Seyahat etmek… Her seferinde bir şeyler öğrenmenin, görmenin mutluluğunu yaşamak... Dünyada ne kadar küçük bir zerre olduğumu anlamak, hayatımda önemli sandıklarımın bazen ne kadar önemsiz olduğunu fark etmek, güzel fotoğraflar çekmek, anlatacak hikayelerinin olması, insanlar görmek, insanlar tanımak, yemekler yemek. Binalar, müzeler, sokaklar gezmek. Üstüne düşünmek, yazmak, değişmek, seyahat etmekten anladığım bu.

İnsan hiçbir koşulda durağan değil. Yerinde oturuyorsan çürüyerek değişiyorsun, hareket ediyorsan olgunlaşarak. Bu bir kişilik meselesi belki de. Dünyada çok yer gezmiş ama yetiştiği çevrenin zihniyetine hiçbir şey ekleyememiş insanlar tanıyorum, kısıtlı imkanları içinde sormuş sorgulamış ve ufkunu genişletmiş olanlar da. Bir de “hayatı izleme” veya “hayatı yaşama” durumları var. Pek çok insanı dinleyebilir, yazdıklarını okuyabilirsiniz. Şüphesiz gereklidir. Ama kişinin kendi deneyimleri olmayınca hepsi bir parça kısır kalıyor. Onlar kişiyi harekete yönlendiren ateşleyiciler olmalı ancak. Elimizdekilere sözle şükran etmek neye yarar değerlendirmiyorsak?
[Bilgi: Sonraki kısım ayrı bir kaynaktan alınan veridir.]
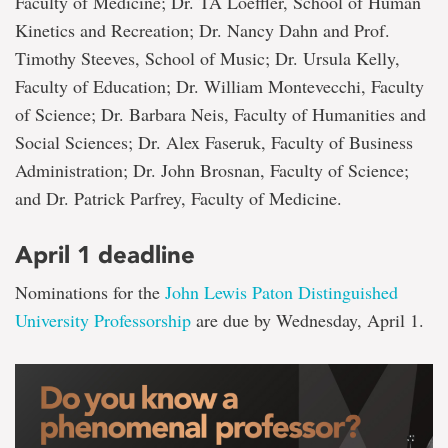
Faculty of Medicine; Dr. TA Loeffler, School of Human
Kinetics and Recreation; Dr. Nancy Dahn and Prof.
Timothy Steeves, School of Music; Dr. Ursula Kelly,
Faculty of Education; Dr. William Montevecchi, Faculty
of Science; Dr. Barbara Neis, Faculty of Humanities and
Social Sciences; Dr. Alex Faseruk, Faculty of Business
Administration; Dr. John Brosnan, Faculty of Science;
and Dr. Patrick Parfrey, Faculty of Medicine.
April 1 deadline
Nominations for the
John Lewis Paton Distinguished
University Professorship
are due by Wednesday, April 1.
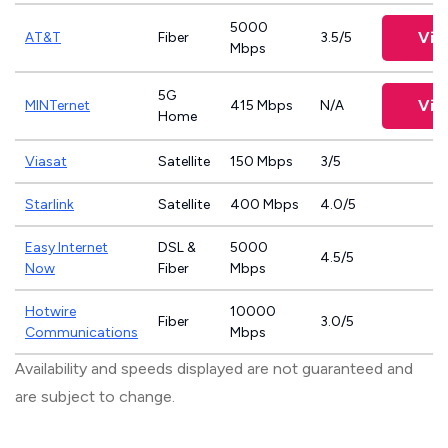
5000
Vie
AT&T
Fiber
3.5/5
Mbps
5G
Vie
MINTernet
415 Mbps
N/A
Home
Viasat
Satellite
150 Mbps
3/5
Starlink
Satellite
400 Mbps
4.0/5
Easy Internet
DSL &
5000
4.5/5
Now
Fiber
Mbps
Hotwire
10000
Fiber
3.0/5
Communications
Mbps
Availability and speeds displayed are not guaranteed and
are subject to change.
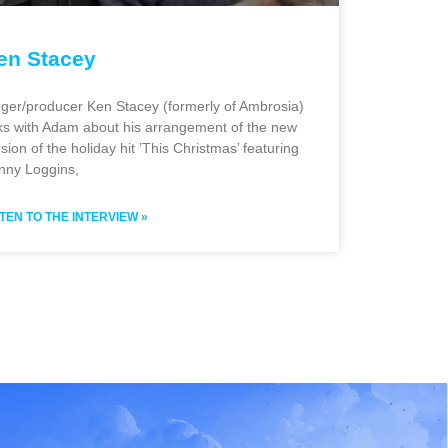
en Stacey
nger/producer Ken Stacey (formerly of Ambrosia)
lks with Adam about his arrangement of the new
sion of the holiday hit ’This Christmas’ featuring
nny Loggins,
STEN TO THE INTERVIEW »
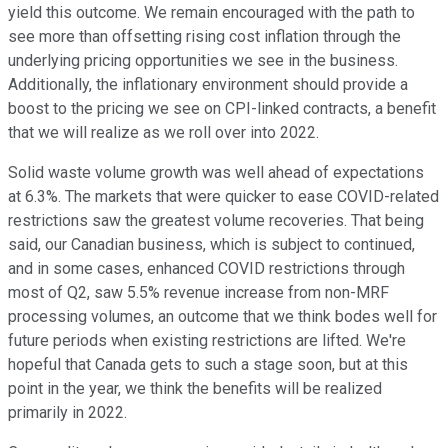
yield this outcome. We remain encouraged with the path to
see more than offsetting rising cost inflation through the
underlying pricing opportunities we see in the business.
Additionally, the inflationary environment should provide a
boost to the pricing we see on CPI-linked contracts, a benefit
that we will realize as we roll over into 2022.
Solid waste volume growth was well ahead of expectations
at 6.3%. The markets that were quicker to ease COVID-related
restrictions saw the greatest volume recoveries. That being
said, our Canadian business, which is subject to continued,
and in some cases, enhanced COVID restrictions through
most of Q2, saw 5.5% revenue increase from non-MRF
processing volumes, an outcome that we think bodes well for
future periods when existing restrictions are lifted. We're
hopeful that Canada gets to such a stage soon, but at this
point in the year, we think the benefits will be realized
primarily in 2022.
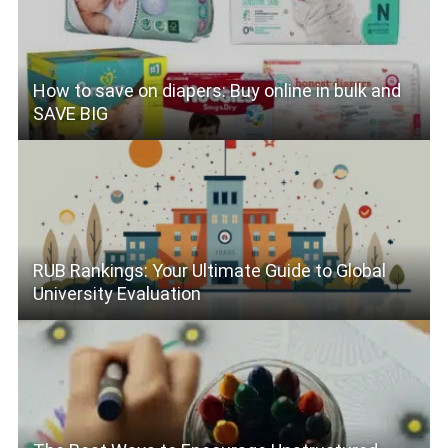
How to save on diapers: Buy online in bulk and
SAVE BIG
RUB Rankings: Your Ultimate Guide to Global
University Evaluation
Madem elimize bir hayat verildi, bunu en güzel şekilde değerlendirmeliyiz. Dünyayı olabildiğince iyi ve kendi deneyimlerimizle tanımalıyız. Seyahat etmek, en keyifli yolu bunun. Yeri gelince en uzak yerlere, yeri geldiğinde kendi şehrimizin gözden kaçmış yerlerinde seyahat etmek… Alıştığımızın, bildiğimizin ötesini görmek, yaşamak; gelişerek değişmek. Değişince ne olur, orası meçhul ama değişmeyince hiçbir şey olmadığı kesin. Her yeni görülen yer dünyanın sınırlarını daha da genişletiyor, tüm okudukların, izlediklerin, dinlediklerin yeni anlamlar kazanıyor, belki de tamamlanıyor. Seyahat etmeyi severim, sonrasında eve, yaşadığım yere dönünce sahip olduklarıma şükretmeyi de çok severim. Umarım bir ömür gezecek gücümüz, sağlığımız, paramız ve hepsinden önemlisi ömrümüz olur.